◆ TASK
Would you output, exactly as written, the line with "part of the Panda3D" and all lines after it to the end of the data below, and no others?

★ ★ ★

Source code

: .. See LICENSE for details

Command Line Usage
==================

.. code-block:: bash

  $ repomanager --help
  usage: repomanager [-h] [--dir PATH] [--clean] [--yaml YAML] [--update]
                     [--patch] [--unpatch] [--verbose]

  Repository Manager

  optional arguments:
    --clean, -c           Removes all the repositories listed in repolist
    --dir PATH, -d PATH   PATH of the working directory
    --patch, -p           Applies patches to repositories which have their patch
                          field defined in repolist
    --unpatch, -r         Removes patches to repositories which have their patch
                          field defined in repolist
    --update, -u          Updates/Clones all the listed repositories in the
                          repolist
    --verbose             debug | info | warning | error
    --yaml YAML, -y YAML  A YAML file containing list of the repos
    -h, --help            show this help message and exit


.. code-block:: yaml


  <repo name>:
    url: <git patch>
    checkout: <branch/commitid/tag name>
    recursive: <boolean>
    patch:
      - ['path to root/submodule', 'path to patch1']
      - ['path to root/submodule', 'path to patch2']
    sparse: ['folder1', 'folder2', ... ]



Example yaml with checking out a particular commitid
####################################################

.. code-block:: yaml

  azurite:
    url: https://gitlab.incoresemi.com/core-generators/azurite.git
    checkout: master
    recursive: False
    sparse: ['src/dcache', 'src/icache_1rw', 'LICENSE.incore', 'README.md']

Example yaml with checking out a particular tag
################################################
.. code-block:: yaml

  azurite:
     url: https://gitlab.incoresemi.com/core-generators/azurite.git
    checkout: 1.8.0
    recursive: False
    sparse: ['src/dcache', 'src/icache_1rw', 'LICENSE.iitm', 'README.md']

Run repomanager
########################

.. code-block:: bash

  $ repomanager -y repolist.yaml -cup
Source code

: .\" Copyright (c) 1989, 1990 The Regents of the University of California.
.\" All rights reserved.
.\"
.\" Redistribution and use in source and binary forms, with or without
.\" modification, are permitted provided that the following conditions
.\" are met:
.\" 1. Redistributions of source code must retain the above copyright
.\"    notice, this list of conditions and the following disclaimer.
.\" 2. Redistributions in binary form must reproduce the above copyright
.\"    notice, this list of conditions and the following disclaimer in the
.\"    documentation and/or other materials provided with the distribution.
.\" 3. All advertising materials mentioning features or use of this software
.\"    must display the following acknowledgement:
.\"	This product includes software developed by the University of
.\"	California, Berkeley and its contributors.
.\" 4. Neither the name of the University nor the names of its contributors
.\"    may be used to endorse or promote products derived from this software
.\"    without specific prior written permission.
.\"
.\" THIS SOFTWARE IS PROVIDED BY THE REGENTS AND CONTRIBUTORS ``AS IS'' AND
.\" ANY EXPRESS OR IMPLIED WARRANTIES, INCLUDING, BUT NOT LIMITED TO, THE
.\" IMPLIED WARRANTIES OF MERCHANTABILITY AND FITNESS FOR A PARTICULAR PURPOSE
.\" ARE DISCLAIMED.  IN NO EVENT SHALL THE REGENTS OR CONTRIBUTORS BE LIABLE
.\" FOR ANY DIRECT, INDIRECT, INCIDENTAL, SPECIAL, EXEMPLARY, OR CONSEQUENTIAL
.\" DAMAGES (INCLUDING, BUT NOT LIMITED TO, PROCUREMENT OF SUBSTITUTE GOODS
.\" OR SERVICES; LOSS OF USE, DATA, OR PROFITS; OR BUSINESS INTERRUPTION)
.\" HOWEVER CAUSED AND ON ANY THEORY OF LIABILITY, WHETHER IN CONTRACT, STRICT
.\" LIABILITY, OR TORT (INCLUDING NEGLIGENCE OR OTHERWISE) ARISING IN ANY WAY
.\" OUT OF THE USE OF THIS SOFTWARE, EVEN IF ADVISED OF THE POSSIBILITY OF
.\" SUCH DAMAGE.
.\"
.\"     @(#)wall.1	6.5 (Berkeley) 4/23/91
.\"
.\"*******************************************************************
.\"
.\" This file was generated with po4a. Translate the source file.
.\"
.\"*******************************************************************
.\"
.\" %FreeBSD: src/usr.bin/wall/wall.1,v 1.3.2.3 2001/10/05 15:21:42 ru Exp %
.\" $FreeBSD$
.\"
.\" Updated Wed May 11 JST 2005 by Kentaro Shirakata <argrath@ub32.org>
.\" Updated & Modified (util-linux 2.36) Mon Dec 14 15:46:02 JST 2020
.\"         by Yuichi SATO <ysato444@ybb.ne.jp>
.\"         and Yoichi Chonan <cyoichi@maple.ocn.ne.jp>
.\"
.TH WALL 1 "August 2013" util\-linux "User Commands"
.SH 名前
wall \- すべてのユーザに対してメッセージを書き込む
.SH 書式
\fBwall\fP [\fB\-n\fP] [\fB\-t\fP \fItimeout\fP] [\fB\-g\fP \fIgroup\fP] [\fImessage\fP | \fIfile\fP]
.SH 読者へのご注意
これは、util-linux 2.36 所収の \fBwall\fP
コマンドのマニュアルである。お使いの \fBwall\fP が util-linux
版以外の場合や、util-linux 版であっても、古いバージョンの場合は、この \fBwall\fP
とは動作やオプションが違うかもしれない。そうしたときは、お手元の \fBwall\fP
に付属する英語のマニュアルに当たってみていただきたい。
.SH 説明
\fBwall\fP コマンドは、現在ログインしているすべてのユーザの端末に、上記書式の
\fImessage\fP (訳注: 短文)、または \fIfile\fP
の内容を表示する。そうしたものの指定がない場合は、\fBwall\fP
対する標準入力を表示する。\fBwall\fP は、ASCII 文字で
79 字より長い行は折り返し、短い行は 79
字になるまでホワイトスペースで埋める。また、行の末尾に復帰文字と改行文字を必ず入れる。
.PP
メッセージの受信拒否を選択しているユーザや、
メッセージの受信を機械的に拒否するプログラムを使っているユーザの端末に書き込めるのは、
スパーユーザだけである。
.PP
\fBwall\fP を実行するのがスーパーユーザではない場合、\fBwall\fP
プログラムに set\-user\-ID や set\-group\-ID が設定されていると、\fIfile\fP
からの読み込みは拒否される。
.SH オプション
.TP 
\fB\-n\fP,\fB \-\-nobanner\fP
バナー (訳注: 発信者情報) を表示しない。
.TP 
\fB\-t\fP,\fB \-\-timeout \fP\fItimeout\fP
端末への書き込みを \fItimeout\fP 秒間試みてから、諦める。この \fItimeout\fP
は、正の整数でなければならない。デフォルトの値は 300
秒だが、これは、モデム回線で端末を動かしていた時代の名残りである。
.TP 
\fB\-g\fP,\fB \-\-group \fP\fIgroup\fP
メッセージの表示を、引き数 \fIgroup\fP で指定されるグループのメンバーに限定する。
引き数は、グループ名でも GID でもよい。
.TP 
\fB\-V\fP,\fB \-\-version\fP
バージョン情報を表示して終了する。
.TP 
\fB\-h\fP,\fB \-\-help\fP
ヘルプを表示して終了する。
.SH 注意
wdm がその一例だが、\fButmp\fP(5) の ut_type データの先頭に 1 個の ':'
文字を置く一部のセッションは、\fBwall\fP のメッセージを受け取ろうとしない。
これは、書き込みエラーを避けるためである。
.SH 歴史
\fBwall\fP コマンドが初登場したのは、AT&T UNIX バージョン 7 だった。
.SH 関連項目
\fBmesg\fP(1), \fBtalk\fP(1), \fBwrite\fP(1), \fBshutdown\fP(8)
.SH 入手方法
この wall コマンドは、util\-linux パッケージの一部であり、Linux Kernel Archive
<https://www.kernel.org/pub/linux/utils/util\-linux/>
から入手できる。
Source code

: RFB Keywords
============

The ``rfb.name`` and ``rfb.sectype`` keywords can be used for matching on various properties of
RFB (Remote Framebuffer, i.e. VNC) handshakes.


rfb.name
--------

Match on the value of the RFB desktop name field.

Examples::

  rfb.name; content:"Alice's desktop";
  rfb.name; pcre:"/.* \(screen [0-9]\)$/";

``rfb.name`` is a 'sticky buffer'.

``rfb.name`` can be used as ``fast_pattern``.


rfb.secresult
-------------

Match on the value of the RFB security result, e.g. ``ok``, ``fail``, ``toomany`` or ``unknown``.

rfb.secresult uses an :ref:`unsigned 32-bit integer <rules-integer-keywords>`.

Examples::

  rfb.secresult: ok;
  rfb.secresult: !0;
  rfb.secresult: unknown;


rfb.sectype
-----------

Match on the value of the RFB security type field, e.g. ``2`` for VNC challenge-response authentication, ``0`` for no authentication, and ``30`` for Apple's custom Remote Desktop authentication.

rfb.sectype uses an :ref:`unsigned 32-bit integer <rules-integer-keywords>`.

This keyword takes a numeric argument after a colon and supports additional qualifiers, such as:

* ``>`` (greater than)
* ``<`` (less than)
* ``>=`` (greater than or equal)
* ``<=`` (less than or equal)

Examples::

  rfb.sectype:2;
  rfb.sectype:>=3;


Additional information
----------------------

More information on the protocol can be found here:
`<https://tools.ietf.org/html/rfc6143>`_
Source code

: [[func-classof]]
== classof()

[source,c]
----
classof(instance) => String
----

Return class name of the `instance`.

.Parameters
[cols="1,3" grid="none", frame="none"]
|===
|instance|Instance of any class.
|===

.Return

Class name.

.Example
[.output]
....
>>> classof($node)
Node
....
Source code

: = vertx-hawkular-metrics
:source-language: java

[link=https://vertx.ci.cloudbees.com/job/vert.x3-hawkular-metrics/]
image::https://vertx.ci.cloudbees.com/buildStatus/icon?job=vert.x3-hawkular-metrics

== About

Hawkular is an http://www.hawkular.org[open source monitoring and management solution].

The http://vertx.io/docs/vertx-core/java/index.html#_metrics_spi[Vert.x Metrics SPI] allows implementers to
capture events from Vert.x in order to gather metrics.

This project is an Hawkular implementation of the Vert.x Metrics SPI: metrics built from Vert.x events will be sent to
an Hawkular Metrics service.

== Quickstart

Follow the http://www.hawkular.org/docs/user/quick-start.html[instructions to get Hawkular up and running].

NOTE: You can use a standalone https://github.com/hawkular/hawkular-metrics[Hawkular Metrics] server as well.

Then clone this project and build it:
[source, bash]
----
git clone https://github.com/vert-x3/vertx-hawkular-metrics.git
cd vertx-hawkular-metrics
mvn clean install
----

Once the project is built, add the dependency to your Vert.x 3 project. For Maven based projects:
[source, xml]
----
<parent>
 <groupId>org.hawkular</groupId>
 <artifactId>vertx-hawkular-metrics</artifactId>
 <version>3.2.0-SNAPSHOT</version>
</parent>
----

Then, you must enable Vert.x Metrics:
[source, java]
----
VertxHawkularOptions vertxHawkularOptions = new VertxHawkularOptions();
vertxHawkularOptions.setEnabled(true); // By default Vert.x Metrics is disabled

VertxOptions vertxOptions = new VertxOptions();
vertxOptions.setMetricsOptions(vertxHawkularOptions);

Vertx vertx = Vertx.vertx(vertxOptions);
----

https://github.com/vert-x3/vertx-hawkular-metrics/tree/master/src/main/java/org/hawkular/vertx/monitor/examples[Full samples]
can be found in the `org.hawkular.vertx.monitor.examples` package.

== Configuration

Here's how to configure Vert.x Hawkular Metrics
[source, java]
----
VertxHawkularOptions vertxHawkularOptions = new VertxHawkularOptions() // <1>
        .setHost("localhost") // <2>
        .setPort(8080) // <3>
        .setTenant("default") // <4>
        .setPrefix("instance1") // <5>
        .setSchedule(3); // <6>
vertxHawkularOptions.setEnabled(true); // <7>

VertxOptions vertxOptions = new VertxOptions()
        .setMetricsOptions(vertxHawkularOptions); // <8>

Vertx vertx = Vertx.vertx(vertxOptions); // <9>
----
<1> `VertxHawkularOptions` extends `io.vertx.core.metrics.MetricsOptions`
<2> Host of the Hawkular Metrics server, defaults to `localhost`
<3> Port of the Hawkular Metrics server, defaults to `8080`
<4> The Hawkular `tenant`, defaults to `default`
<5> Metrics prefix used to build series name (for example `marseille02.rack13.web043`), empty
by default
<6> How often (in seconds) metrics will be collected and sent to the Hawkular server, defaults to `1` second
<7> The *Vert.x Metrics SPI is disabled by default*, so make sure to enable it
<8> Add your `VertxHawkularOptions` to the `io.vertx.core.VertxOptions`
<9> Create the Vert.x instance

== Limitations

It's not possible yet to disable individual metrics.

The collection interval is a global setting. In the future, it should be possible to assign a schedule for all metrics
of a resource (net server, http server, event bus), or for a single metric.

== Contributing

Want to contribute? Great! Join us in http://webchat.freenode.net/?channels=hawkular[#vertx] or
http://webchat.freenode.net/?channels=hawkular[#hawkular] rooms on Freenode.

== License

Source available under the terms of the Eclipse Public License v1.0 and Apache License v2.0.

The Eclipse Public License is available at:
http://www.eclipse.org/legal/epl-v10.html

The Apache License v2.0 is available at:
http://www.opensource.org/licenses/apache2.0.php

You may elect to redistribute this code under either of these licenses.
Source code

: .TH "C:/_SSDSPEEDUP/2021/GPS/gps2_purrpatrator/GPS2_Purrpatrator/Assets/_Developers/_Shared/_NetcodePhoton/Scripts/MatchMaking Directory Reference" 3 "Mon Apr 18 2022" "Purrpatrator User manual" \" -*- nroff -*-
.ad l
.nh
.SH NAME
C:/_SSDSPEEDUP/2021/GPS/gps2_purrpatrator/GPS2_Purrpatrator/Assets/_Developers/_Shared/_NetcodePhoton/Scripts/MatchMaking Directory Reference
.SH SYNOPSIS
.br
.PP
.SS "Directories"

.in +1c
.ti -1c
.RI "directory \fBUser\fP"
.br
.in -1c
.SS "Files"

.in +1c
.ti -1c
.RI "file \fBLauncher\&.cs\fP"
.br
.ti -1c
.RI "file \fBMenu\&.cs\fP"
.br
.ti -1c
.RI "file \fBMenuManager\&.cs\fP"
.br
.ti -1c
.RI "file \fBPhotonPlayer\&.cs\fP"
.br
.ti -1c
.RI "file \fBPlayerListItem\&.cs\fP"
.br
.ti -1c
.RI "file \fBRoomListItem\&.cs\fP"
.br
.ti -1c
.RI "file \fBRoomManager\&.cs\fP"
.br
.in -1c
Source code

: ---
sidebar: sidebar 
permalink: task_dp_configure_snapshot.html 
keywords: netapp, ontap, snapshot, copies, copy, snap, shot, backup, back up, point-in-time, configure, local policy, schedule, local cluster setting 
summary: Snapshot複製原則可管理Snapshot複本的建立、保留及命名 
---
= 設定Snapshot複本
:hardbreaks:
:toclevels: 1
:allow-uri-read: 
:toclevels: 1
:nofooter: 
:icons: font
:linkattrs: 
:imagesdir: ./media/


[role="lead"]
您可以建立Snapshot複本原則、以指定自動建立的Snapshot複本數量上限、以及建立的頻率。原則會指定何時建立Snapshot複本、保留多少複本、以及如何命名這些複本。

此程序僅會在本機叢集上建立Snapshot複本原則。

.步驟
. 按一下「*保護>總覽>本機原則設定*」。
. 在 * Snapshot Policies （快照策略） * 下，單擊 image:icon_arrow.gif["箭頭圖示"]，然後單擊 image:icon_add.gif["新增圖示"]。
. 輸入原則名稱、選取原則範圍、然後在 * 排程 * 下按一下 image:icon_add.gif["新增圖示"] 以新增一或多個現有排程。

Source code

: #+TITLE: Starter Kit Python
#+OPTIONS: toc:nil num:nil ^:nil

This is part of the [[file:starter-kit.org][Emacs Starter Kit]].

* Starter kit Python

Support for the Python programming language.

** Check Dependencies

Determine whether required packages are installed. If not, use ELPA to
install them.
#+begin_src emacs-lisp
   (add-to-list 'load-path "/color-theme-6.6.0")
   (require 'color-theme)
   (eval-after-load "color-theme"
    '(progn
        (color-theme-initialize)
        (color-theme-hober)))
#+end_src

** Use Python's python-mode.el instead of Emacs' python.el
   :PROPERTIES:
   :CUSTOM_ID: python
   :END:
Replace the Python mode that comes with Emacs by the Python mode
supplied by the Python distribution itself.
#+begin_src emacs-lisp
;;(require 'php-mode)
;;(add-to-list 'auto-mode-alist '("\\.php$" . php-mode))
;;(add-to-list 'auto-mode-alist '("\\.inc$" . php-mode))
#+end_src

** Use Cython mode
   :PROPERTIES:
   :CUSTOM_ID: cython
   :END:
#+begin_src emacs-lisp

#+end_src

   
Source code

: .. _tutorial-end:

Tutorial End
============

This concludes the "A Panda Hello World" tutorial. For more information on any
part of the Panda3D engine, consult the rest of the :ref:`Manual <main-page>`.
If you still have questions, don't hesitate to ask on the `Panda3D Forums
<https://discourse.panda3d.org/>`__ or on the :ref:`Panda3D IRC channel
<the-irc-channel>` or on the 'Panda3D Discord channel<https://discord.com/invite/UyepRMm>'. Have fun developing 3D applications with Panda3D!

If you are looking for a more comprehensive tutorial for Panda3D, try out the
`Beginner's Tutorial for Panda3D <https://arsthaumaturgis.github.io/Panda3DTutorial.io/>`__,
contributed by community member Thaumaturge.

★ ★ ★

◆ SOLUTION TO THE EXERCISE
part of the Panda3D engine, consult the rest of the :ref:`Manual <main-page>`.
If you still have questions, don't hesitate to ask on the `Panda3D Forums
<https://discourse.panda3d.org/>`__ or on the :ref:`Panda3D IRC channel
<the-irc-channel>` or on the 'Panda3D Discord channel<https://discord.com/invite/UyepRMm>'. Have fun developing 3D applications with Panda3D!

If you are looking for a more comprehensive tutorial for Panda3D, try out the
`Beginner's Tutorial for Panda3D <https://arsthaumaturgis.github.io/Panda3DTutorial.io/>`__,
contributed by community member Thaumaturge.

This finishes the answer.